La règle qui pêche, c’est celle des 0,2 % de THC. La ministre soutient qu’elle s’applique à la matière première, mais que le produit fini vendu au détail ne doit comporter aucune trace de THC. Les commerçants, dont beaucoup ont consultés des avocats, soutiennent eux une lecture de la législation où ces 0,2 % de THC sont une marge de tolérance maximale dans le produit fini.

Comme dans tous ces cas là, c’est, en l’absence de jurisprudence, le gouvernement qui fixe le cadre. Et le cadre voulu par Agnès Buzyn est clair, c’est zéro THC.

Pour Agnès Buzyn, si cannabis légal il doit y avoir, c’est en pharmacie, et nulle part ailleurs.

La ministre s’est en outre à de nombreuses reprises déclarée opposée à la légalisation du cannabis, mais ouverte à la discussion sur son utilisation thérapeutique.

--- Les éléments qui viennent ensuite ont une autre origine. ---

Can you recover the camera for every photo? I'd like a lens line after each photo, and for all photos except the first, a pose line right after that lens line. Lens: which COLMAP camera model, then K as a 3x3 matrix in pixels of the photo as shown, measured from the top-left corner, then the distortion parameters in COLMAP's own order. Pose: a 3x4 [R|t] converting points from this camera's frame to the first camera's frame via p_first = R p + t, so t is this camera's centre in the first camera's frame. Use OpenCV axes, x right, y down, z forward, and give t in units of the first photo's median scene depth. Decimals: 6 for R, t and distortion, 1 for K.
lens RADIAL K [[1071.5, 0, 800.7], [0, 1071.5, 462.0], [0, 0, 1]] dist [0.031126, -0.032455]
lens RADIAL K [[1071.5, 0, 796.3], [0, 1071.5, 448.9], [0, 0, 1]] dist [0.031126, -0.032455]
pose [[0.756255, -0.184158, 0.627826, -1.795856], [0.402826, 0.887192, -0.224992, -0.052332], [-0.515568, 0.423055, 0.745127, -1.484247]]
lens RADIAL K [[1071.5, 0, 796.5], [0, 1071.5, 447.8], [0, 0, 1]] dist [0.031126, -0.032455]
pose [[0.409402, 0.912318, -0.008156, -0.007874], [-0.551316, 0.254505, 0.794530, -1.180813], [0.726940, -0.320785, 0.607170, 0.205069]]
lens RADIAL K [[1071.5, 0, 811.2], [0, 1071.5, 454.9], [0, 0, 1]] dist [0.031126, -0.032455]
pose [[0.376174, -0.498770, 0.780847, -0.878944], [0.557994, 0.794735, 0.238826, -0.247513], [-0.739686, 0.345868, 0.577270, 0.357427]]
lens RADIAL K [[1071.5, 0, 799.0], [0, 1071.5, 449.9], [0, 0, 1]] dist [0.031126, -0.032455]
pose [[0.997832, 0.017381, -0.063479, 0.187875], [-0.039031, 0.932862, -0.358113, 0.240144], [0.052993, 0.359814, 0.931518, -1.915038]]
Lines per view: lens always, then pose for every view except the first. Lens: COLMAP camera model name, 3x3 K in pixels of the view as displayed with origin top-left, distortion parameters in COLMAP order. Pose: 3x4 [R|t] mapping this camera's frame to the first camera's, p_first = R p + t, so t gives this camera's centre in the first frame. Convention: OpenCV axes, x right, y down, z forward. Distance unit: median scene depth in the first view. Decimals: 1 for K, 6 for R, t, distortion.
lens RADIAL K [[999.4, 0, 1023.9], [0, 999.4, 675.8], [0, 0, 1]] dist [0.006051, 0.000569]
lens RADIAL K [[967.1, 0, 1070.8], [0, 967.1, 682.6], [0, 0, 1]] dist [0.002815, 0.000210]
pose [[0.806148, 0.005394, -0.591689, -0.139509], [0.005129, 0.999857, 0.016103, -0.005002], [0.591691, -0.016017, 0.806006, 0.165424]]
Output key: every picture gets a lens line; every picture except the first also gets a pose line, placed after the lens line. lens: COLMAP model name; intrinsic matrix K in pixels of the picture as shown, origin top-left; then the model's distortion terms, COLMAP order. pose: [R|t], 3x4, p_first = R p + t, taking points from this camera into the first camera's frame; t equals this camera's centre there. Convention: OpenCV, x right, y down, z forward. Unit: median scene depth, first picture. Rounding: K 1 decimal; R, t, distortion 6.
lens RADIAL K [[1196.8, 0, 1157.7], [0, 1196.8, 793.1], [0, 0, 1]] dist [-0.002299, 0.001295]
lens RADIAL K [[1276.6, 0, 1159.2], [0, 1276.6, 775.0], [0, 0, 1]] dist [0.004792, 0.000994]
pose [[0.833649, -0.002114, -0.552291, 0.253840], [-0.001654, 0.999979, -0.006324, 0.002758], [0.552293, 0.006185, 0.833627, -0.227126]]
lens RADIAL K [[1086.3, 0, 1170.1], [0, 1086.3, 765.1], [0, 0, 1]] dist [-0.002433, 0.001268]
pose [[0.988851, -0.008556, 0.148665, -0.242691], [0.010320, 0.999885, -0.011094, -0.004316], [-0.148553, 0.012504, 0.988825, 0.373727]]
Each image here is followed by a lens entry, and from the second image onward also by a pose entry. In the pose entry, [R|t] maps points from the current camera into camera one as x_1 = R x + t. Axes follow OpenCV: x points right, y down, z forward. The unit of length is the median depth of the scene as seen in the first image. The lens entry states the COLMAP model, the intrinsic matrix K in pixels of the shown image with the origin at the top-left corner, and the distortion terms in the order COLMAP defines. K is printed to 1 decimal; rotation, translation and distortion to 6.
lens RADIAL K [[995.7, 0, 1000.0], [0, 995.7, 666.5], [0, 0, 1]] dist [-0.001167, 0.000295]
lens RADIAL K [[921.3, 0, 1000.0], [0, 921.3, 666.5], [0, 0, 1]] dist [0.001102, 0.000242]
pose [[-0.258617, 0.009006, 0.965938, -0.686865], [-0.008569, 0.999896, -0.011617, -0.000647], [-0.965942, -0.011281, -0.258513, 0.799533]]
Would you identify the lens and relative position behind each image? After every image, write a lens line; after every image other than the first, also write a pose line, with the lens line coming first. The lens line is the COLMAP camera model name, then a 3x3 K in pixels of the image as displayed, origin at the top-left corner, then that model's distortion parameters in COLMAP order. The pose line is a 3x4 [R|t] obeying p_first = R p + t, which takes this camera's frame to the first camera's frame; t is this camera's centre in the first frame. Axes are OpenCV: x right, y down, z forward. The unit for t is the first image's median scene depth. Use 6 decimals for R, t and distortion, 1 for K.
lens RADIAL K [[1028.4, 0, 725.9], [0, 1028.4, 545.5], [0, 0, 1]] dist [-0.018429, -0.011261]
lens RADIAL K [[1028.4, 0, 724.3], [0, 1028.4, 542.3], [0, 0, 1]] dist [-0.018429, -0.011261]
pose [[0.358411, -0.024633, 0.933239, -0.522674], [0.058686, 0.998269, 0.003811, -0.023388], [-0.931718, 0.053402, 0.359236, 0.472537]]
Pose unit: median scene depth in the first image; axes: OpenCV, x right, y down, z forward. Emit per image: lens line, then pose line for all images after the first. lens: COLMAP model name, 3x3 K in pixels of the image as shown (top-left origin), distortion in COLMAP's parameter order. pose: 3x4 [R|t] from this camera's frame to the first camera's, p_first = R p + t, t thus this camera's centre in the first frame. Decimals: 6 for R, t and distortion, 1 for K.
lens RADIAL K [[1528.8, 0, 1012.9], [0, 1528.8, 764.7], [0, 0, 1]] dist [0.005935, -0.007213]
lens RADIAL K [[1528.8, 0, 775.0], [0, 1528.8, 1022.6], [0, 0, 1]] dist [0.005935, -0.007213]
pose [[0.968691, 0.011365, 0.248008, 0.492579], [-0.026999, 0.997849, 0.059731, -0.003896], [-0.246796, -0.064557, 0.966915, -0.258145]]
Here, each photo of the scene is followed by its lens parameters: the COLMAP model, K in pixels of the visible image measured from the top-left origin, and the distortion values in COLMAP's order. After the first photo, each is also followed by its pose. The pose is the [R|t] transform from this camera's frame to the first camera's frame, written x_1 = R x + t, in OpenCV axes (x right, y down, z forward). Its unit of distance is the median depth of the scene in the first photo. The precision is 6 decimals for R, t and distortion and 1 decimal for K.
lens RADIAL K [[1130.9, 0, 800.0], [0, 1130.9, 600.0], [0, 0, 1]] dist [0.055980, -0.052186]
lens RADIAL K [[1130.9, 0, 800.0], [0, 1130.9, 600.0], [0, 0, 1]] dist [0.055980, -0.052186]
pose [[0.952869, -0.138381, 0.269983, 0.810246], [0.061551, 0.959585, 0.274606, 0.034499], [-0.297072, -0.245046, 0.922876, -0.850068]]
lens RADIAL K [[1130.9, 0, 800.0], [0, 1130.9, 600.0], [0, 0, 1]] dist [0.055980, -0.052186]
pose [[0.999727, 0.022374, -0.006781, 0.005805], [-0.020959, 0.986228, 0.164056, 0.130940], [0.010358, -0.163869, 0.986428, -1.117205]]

Traduction, si vous n’êtes pas un laboratoire pharmaceutique, circulez, il n’y a rien à voir.

Un risque pour les boutiques de vape ?

Même les buralistes ont été sévèrement mis en garde. 

Plusieurs de ces coffee shops ont protesté, arguant du fait que les opérations étaient menées chez eux, alors que des buralistes distribuaient du CBD sans être importunés. Ce qui leur a valu une réponse claire de Éric Mathais, procureur de la République de Dijon, sur France 3 Bourgogne Franche Comté, rappelant que si les buralistes vendaient des produits illégaux, ils risquaient de perdre leur licence et de fermer. Des paroles aux actes, il y a encore une marge, mais que la justice a prétendu ne pas avoir peur de franchir. 

Et c’est là que le bât blesse, parce que les boutiques de vape aussi proposent des produits à vapoter au CBD à base de CBD avec une tolérance de fabrication à 0,2 % de THC. Ce qui signifie que, potentiellement, le procureur de la république peut décider de poursuites.

Dès lors, les boutiques de vape qui proposent du CBD doivent être attentives à ce qui va se passer ensuite. 

Ce type d’opération ne se fera pas à l’initiative du commissariat du quartier, évidemment, mais sera le fait d’une volonté politique. Si Agnès Buzyn, demain, décidait de porter un grand coup à la vape, elle disposerait d’une arme puissante. 

Aussi, sans céder à la panique, il convient, pour les professionnels de la vape qui proposent des produits dont ils ne sont pas sûrs, de faire montre de la plus extrême vigilance.